Our business was otherwise successful. I saved over $2,000, paid cash for my first year of college, and bought my first car. Those were the good old days. The summer of my junior year in college, Lawrence Golden and I ran a lawn-mowing business. But we had moved up in the world of grass. We had a truck and trailer, a riding mower, two push mowers, a weed whacker, and a stand-behind, self-propelled Gravely mower. We had a few residential yards, but our primary business was huge apartment complexes. As partners, we hit it early in the morning and worked until late in the evening. We earned money for college. I have always believed that my education “took” because I sweated to pay for it. One’s work either fills the soul with joy or sours the heart, and what we buy with the fruit of our work reveals what we consider to be valuable.
I’ve always mowed my own lawn. Friends have explained to me that I earn enough to hire someone to do it, that my time is better spent doing college-president things, that I am robbing immigrants of work, that a seventy-year-old man should not work in the Tennessee heat. They could be right. I still prefer the old push mower. However, I broke down and bought a riding lawn mower for my wife, Denise. She likes yard work, and as partners, we can mow the entire lawn in ninety minutes. Doing sacred work with someone you love is a bonding experience.

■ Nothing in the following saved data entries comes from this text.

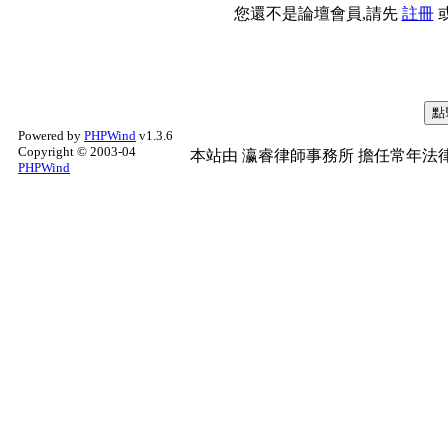
您還不是論壇會員,請先
註冊
Powered by
PHPWind
v1.3.6
Copyright © 2003-04
本站由
瀛睿律師事務所
擔任常年法律
PHPWind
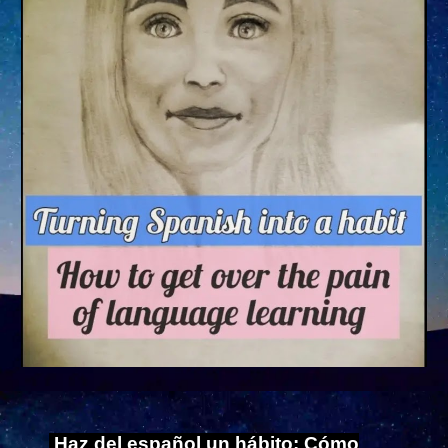
Haz del español un hábito: Cómo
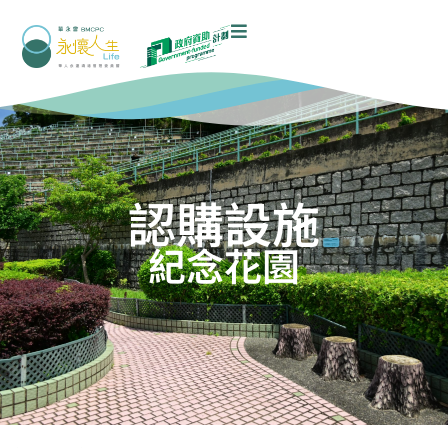
認購設施
紀念花園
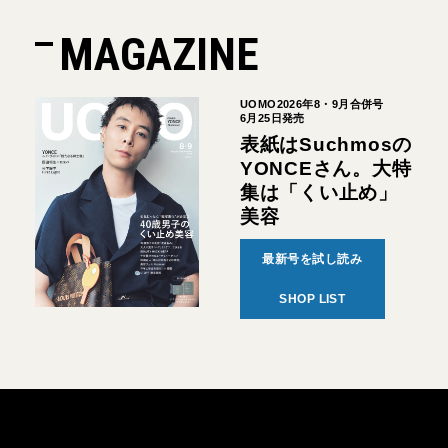
MAGAZINE
UOMO2026年8・9月合併号
6月25日発売
表紙はSuchmosの
YONCEさん。大特
集は「くい止め」
美容
最新号を試し読み
SHOP LIST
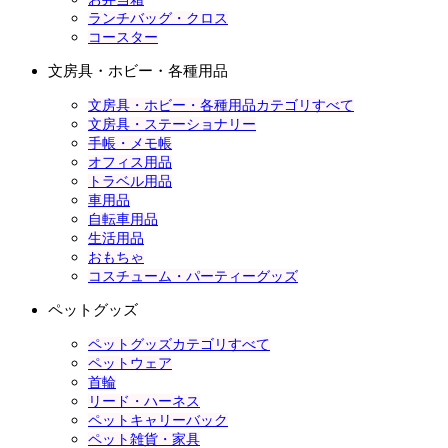
ランチバッグ・クロス
コースター
文房具・ホビー・各種用品
文房具・ホビー・各種用品カテゴリすべて
文房具・ステーショナリー
手帳・メモ帳
オフィス用品
トラベル用品
車用品
自転車用品
生活用品
おもちゃ
コスチューム・パーティーグッズ
ペットグッズ
ペットグッズカテゴリすべて
ペットウェア
首輪
リード・ハーネス
ペットキャリーバック
ペット雑貨・家具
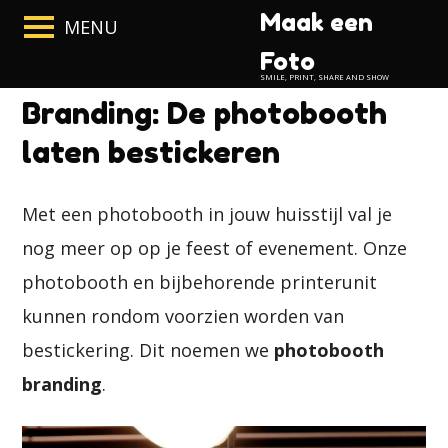
Ga
Ga
Ga
Maak een
ENTER
naar
naar
naar
OM
Foto
hoofdnavigatie
hoofdtekst
de
TE
SMILE, PRINT, SHARE AND SHOW
footer
OPENEN
Branding: De photobooth
laten bestickeren
Met een photobooth in jouw huisstijl val je
nog meer op op je feest of evenement. Onze
photobooth en bijbehorende printerunit
kunnen rondom voorzien worden van
bestickering. Dit noemen we
photobooth
branding
.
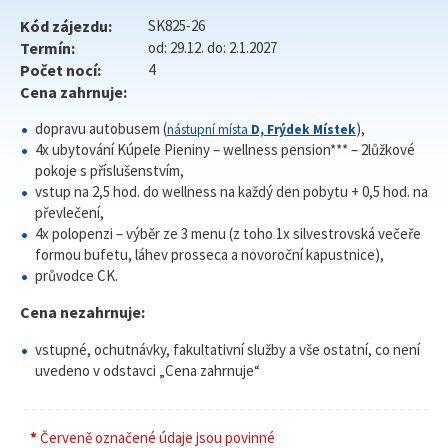
Kód zájezdu:
SK825-26
Termín:
od: 29.12. do: 2.1.2027
Počet nocí:
4
Cena zahrnuje:
dopravu autobusem (
),
nástupní místa
D, Frýdek Místek
4x ubytování Kúpele Pieniny – wellness pension*** – 2lůžkové
pokoje s příslušenstvím,
vstup na 2,5 hod. do wellness na každý den pobytu + 0,5 hod. na
převlečení,
4x polopenzi – výběr ze 3 menu (z toho 1x silvestrovská večeře
formou bufetu, láhev prosseca a novoroční kapustnice),
průvodce CK.
Cena nezahrnuje:
vstupné, ochutnávky, fakultativní služby a vše ostatní, co není
uvedeno v odstavci „Cena zahrnuje“
*
Červeně označené údaje jsou povinné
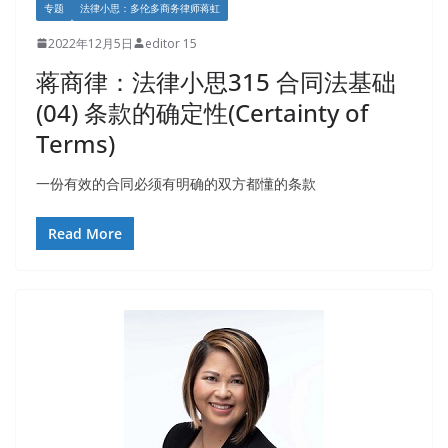
专题
法律小思：多伦多商务律师蒋虹
2022年12月5日
editor 15
蒋商律：法律小思315 合同法基础
(04) 条款的确定性(Certainty of
Terms)
一份有效的合同必须有明确的双方都懂的条款
Read More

We used to have a neighbor whose lawn needed mowing. She lost her husband, and her relatives were vultures. It seems that everybody she dealt with was out to take advantage of her. She didn’t know much about car repair, air conditioning units, technology, or contracts. Eventually, she lost her house. So we mowed her lawn. I suppose some forms of work are successful only by taking advantage of people. Their work steals hope from a woman who has already seen enough hard days. So, we try to watch out for her, which also acquaints me with God and seems a sacred thing to do. When we serve a neighbor without compensation, this may be the sweetest work of all. Love of neighbor is about as law-fulfilling, life-embracing as it gets. And sacred too.
Work is a place where divine/human encounters are played out. On one hand, it is a sacred partnership with God that occupies us in tending God’s creation. On the other hand, it is cursed by the fall as we labor by the sweat of our brow to eke out a living. How the same act can be both gift and curse is a mystery. And our work can be done in likeness to God: creative, loving, life-embracing. Or it can be done like the devil: stealing, killing, and destroying. Work is eternal. We will be judged by the quality and imprint of our work. Our work follows us into tomorrow, and yet it is temporal. We all retire at some point, one way or another.